Décadence is not the essence of ressentiment, nor vice versa. Rather, they are particular conditions of the mimetic cycle, which itself cannot have an essence. Here another term from Mahayana Buddhism is useful — pratitya-samutpada (dependent conditioning). If nothing has an essence but things still somehow exist, then we need to understand the network of conditions that bring them into existence. Décadence, ressentiment, and the mimetic cycle are all dependently conditioning each other, and we cannot universalize/essentialize either their interactions or their individual functions. We do better to treat décadence as conditioned by the mimetic cycle while it also, in turn, is able to condition the cycle as mimesis (meaning-making). The same with ressentiment. We do better to treat mimesis and mimetics as parallel series that must be analyzed together while not collapsing the one into the other, or by making either one the master over the other. The best that we can or should say is that ressentiment and décadence (as well as affirmation and Yes-saying) are particular expressions of how the mimetic cycle is dependently conditioned by all of the factors that feed into the cycle, which means that the cycle is not a hermetically sealed entity with an essence. It is itself dependently conditioned while it conditions other things.

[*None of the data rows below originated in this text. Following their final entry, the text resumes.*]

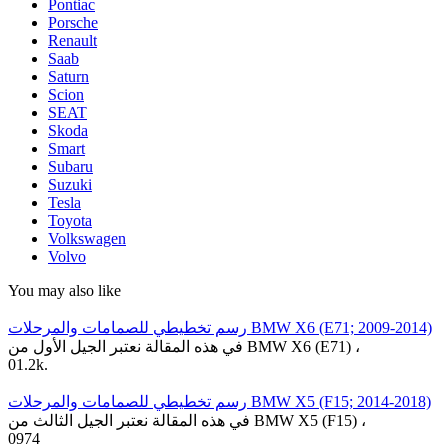
Pontiac
Porsche
Renault
Saab
Saturn
Scion
SEAT
Skoda
Smart
Subaru
Suzuki
Tesla
Toyota
Volkswagen
Volvo
You may also like
رسم تخطيطي للصمامات والمرحلات BMW X6 (E71; 2009-2014)
في هذه المقالة نعتبر الجيل الأول من BMW X6 (E71) ،
0
1.2k.
رسم تخطيطي للصمامات والمرحلات BMW X5 (F15; 2014-2018)
في هذه المقالة نعتبر الجيل الثالث من BMW X5 (F15) ،
0
974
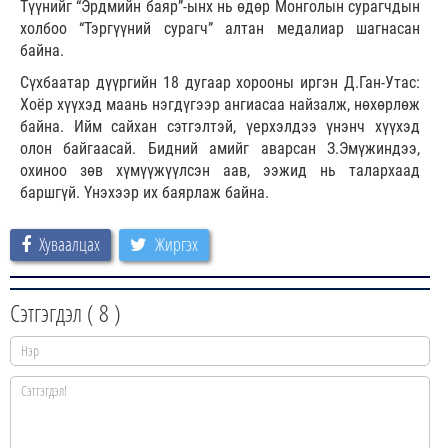
Түүнийг “Эрдмийн баяр”-ынх нь өдөр Монголын сурагчдын
холбоо “Тэргүүний сурагч” алтан медалиар шагнасан
байна.
Сүхбаатар дүүргийн 18 дугаар хорооны иргэн Д.Ган-Утас:
Хоёр хүүхэд маань нэгдүгээр ангиасаа найзалж, нөхөрлөж
байна. Ийм сайхан сэтгэлтэй, үерхэлдээ үнэнч хүүхэд
олон байгаасай. Бидний амийг аварсан З.Эмүжиндээ,
охиноо зөв хүмүүжүүлсэн аав, ээжид нь талархаад
баршгүй. Үнэхээр их баярлаж байна.
Хуваалцах
Жиргэх
Сэтгэгдэл (
8
)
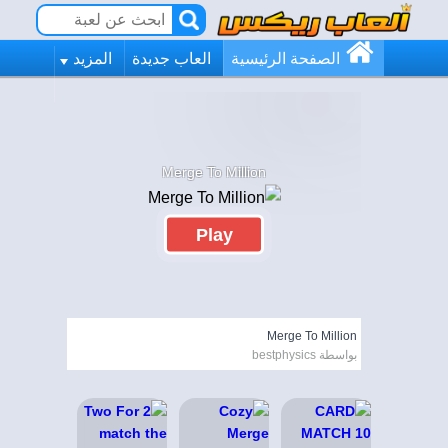
الصفحة الرئيسية
العاب جديدة
المزيد
Merge To Million
Play
Merge To Million
بواسطة bestphysics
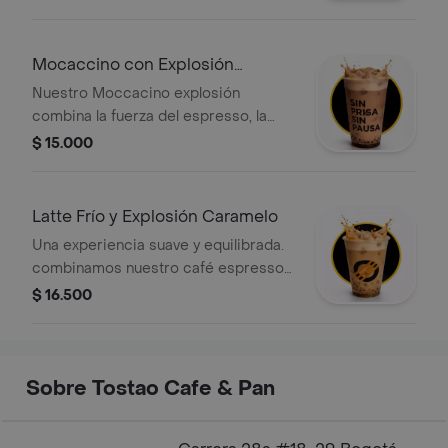
Mocaccino con Explosión
Caramelo
Nuestro Moccacino explosión
combina la fuerza del espresso, la
cremosidad del chocolate y la
$ 15.000
sorpresa de nuestras perlas
explosivas de caramelo que se
deshacen en tu boca.
Latte Frío y Explosión Caramelo
Una experiencia suave y equilibrada.
combinamos nuestro café espresso
de especialidad con leche fría
$ 16.500
seleccionada, finalizando con un
generoso "drizzle" de caramelo
dorado. es la bebida perfecta para
quienes buscan un café con cuerpo,
Sobre Tostao Cafe & Pan
pero con un final dulce y refrescante.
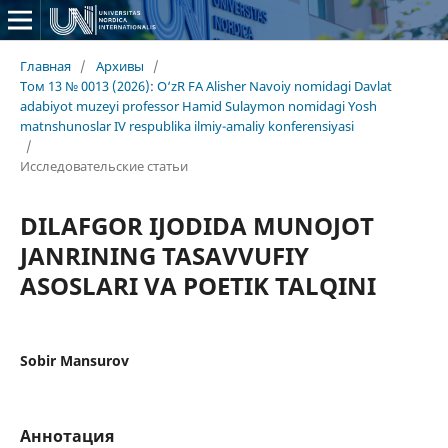
Главная
/
Архивы
/
Том 13 № 0013 (2026): O‘zR FA Alisher Navoiy nomidagi Davlat
adabiyot muzeyi professor Hamid Sulaymon nomidagi Yosh
matnshunoslar IV respublika ilmiy-amaliy konferensiyasi
/
Исследовательские статьи
DILAFGOR IJODIDA MUNOJOT
JANRINING TASAVVUFIY
ASOSLARI VA POETIK TALQINI
Sobir Mansurov
Аннотация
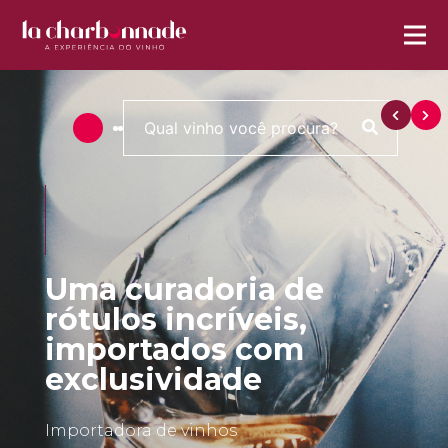
Uma curadoria de
rótulos incríveis,
importados com
exclusividade
Importadora de vinhos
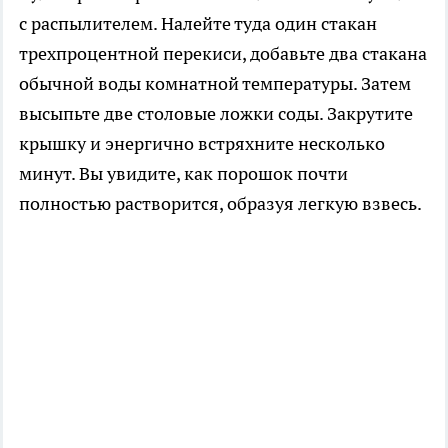
с распылителем. Налейте туда один стакан
трехпроцентной перекиси, добавьте два стакана
обычной воды комнатной температуры. Затем
высыпьте две столовые ложки соды. Закрутите
крышку и энергично встряхните несколько
минут. Вы увидите, как порошок почти
полностью растворится, образуя легкую взвесь.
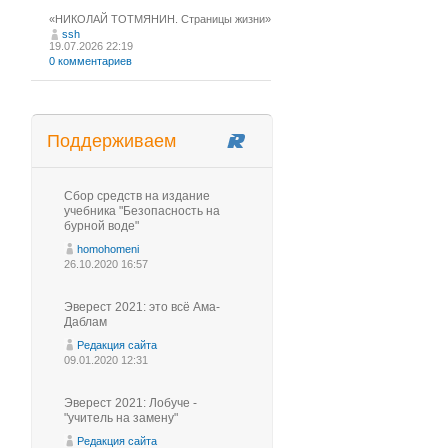
«НИКОЛАЙ ТОТМЯНИН. Страницы жизни»
ssh
19.07.2026 22:19
0 комментариев
Поддерживаем
Сбор средств на издание
учебника "Безопасность на
бурной воде"
homohomeni
26.10.2020 16:57
Эверест 2021: это всё Ама-
Даблам
Редакция сайта
09.01.2020 12:31
Эверест 2021: Лобуче -
"учитель на замену"
Редакция сайта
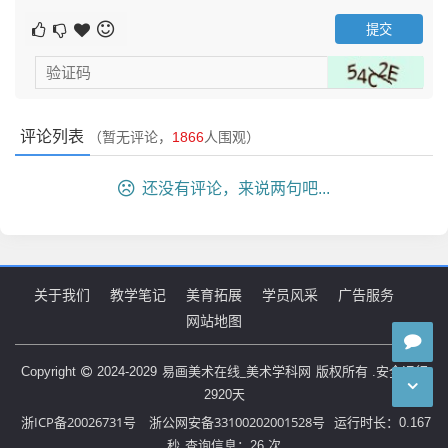
轮匝肌组成，上下牙齿生在半圆形的上下颅骨齿槽内，外部
是呈圆形体积。上唇中间皮肤表面有条凹，称人中。嘴唇的
表面有唇纹，各人的唇纹形状不同。上、下唇的活动十分灵
活，彼此呼应，不仅对发音有很重要的作用，对表情也有直
接的影响。
耳：
评论列表
（暂无评论，
1866
人围观）
耳朵的形状不规则，耳轮、耳垂、耳屏等结构丰富。它
还没有评论，来说两句吧...
虽不像眼睛、嘴巴那样有丰富表情，但在不同角度下，其位
置和形状的准确描绘对整体人像的协调性至关重要。耳朵由
外耳轮、对耳轮、耳屏、对耳屏、哥垂组成，是软骨组织，
具有一定的弹性，形似水饺。耳朵稍斜长在头部的两侧。在
关于我们
教学笔记
美育拓展
学员风采
广告服务
学习时除了弄清它的结构外，还应注意它的体积。
网站地图
总之，五官在造型上宛如一个紧密协作的交响乐团，相
互呼应、相互影响。它们之间的比例关系如同精确的乐谱，
易画美术在线_美术学科网
Copyright
2024-2029
版权所有 .安全运行
决定了整个面部的和谐与否。五官的位置分布恰似乐手在舞
2920
天
台上的站位，任何微小的变动都会影响整体的效果。而它们
浙ICP备20026731号
浙公网安备33100202001528号
运行时长：0.167
各自的形态则是乐手手中的乐器，共同奏响了塑造人物外貌
秒
查询信息：26 次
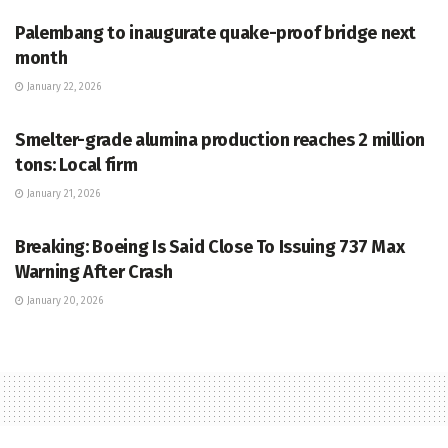
Palembang to inaugurate quake-proof bridge next
month
January 22, 2026
UNCATEGORIZED
Smelter-grade alumina production reaches 2 million
tons: Local firm
January 21, 2026
UNCATEGORIZED
Breaking: Boeing Is Said Close To Issuing 737 Max
Warning After Crash
January 20, 2026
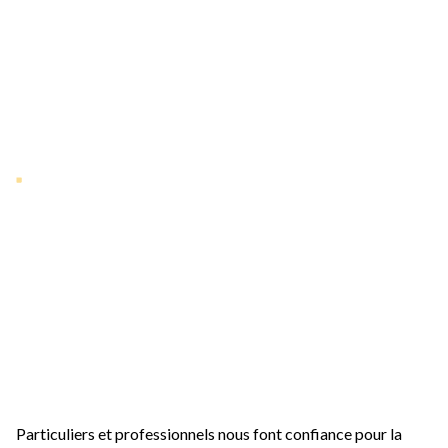
La satisfaction de
nos clients, notre
meilleure
récompense
Particuliers et professionnels nous font confiance pour la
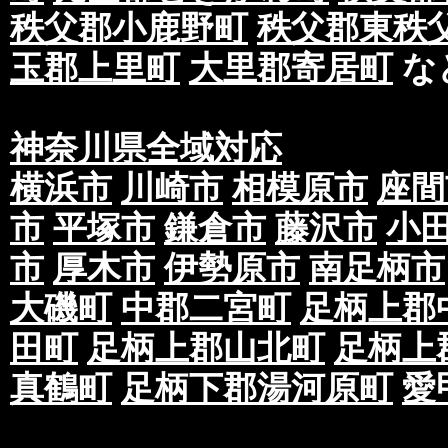
秩父郡小鹿野町
秩父郡東秩
玉郡上里町
大里郡寄居町
な
神奈川県全域対応
横浜市
川崎市
相模原市
座間
市
平塚市
鎌倉市
藤沢市
小
市
厚木市
伊勢原市
南足柄市
大磯町
中郡二宮町
足柄上郡
田町
足柄上郡山北町
足柄上
真鶴町
足柄下郡湯河原町
愛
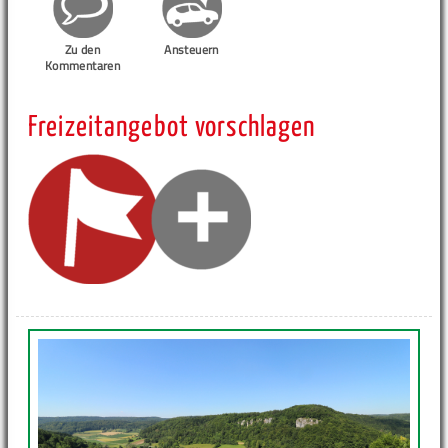
Zu den
Ansteuern
Kommentaren
Freizeitangebot vorschlagen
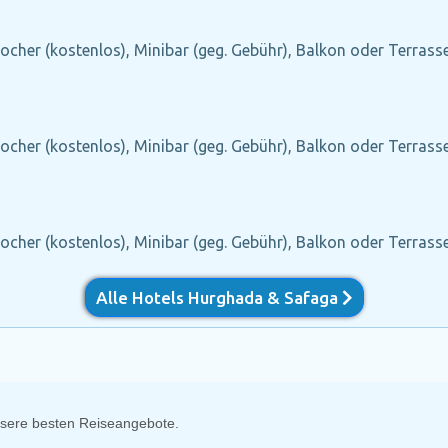
cher (kostenlos), Minibar (geg. Gebühr), Balkon oder Terrasse,
cher (kostenlos), Minibar (geg. Gebühr), Balkon oder Terrasse,
cher (kostenlos), Minibar (geg. Gebühr), Balkon oder Terrasse,
Alle Hotels Hurghada & Safaga
unsere besten Reiseangebote.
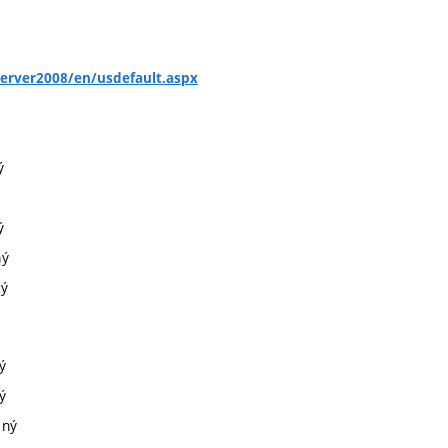
erver2008/en/usdefault.aspx
ý
ý
ný
ný
ý
ý
cný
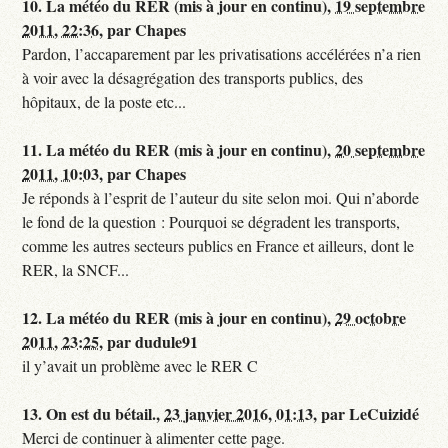
10.
La météo du RER (mis à jour en continu),
19 septembre
2011, 22:36
,
par
Chapes
Pardon, l’accaparement par les privatisations accélérées n’a rien
à voir avec la désagrégation des transports publics, des
hôpitaux, de la poste etc...
11.
La météo du RER (mis à jour en continu),
20 septembre
2011, 10:03
,
par
Chapes
Je réponds à l’esprit de l’auteur du site selon moi. Qui n’aborde
le fond de la question : Pourquoi se dégradent les transports,
comme les autres secteurs publics en France et ailleurs, dont le
RER, la SNCF...
12.
La météo du RER (mis à jour en continu),
29 octobre
2011, 23:25
,
par
dudule91
il y’avait un problème avec le RER C
13.
On est du bétail.,
23 janvier 2016, 01:13
,
par
LeCuizidé
Merci de continuer à alimenter cette page.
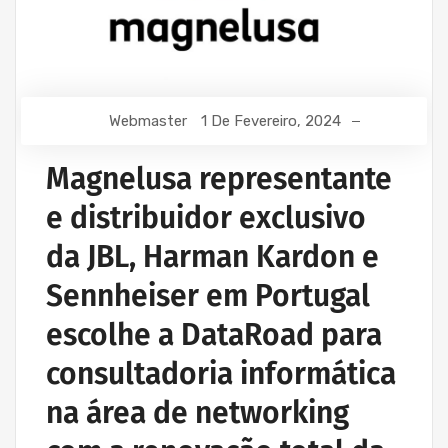
Webmaster
1 De Fevereiro, 2024
Magnelusa representante
e distribuidor exclusivo
da JBL, Harman Kardon e
Sennheiser em Portugal
escolhe a DataRoad para
consultadoria informática
na área de networking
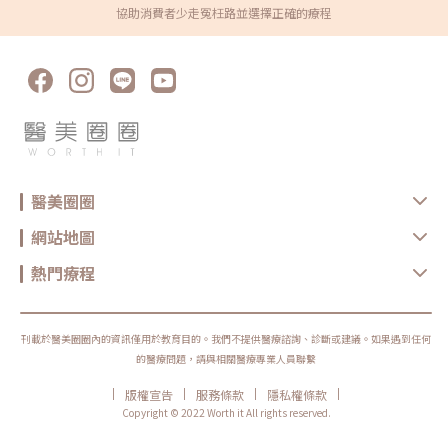
協助消費者少走冤枉路並選擇正確的療程
醫美圈圈
網站地圖
熱門療程
刊載於醫美圈圈內的資訊僅用於教育目的。我們不提供醫療諮詢、診斷或建議。如果遇到任何
的醫療問題，請與相關醫療專業人員聯繫
|
|
|
|
版權宣告
服務條款
隱私權條款
Copyright © 2022 Worth it All rights reserved.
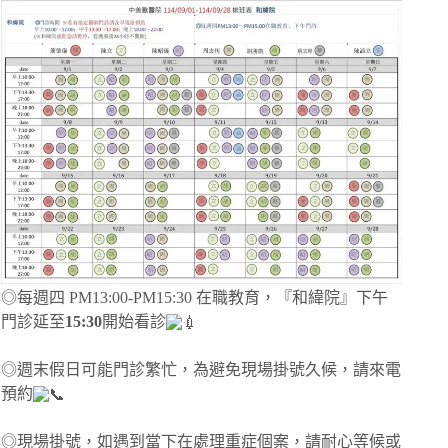
◎每週四 PM13:00-PM15:30 在職教育，『和緯院』下午
門診延至
15:30
開始看診
◎週末假日可能門診繁忙，為避免現場掛號久候，請來電
預約
◎現場掛號，如遇到當下在處理重症個案，請耐心等候或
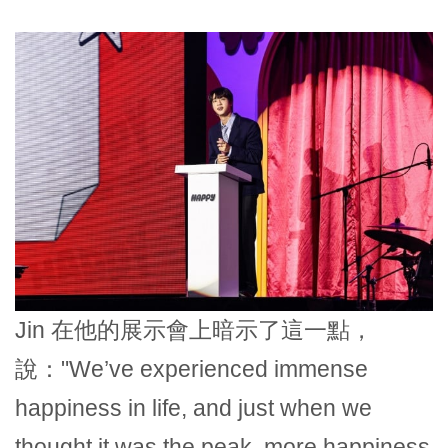
Jin 在他的展示會上暗示了這一點，
說："We’ve experienced immense
happiness in life, and just when we
thought it was the peak, more happiness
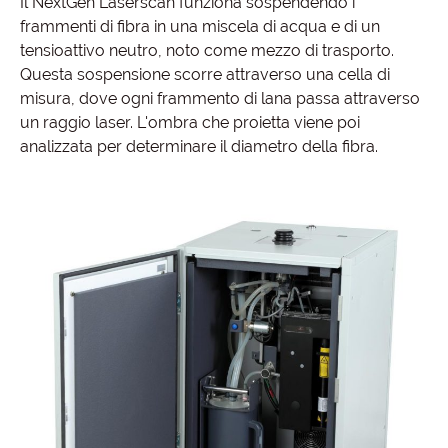
Il NextGen Laserscan funziona sospendendo i
frammenti di fibra in una miscela di acqua e di un
tensioattivo neutro, noto come mezzo di trasporto.
Questa sospensione scorre attraverso una cella di
misura, dove ogni frammento di lana passa attraverso
un raggio laser. L'ombra che proietta viene poi
analizzata per determinare il diametro della fibra.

Contrasting Buddhism with Christianity makes the former, for Nietzsche, a powerful combination of décadence and affirmation (as opposed to décadence versus affirmation). The opening paragraph of AC 20 seems to spell this out, but it took a very close reading for me to understand how “excessive sensitivity” and “depression” resulted from “hygienic measures” (practices) that made suffering impersonal. Other “countermeasures” needed to be created to keep the de-personalization of suffering from becoming décadence as an end in itself: “All these would be ways of strengthening that excessive sensitivity,” not an ascetic denial of it. We must deal with human violence and suffering but not give into the decadent trajectory of the resulting ressentiment. This makes ressentiment a necessary condition of a Buddhist/Jesus morality, but not the end to be sought. But then he continued his screed and buried the positive thread of those few aphorisms.
That said, it is powerful to be able to use the mimetic cycle to understand certain dynamics. One can easily see it everywhere, but I also want to be careful and hold onto a Mahayana emptiness (sunyãtã) within the cycle. This is where I take some inspiration from William James and Henri Bergson – I want to separate out the mechanics of the cycle (quantitative, measurable, spatial) from the way in which we invest the cycle with affective meaning (qualitative duration). There is an emptiness (Bergson’s difference in kind) between those parallel but interacting series that we should respect in any given explanation. As the Mulamadhyamakakarika reminds us, we always need to come back to what we are trying to explain. We are never standing above and outside of it exercising judgment fueled by ressentiment.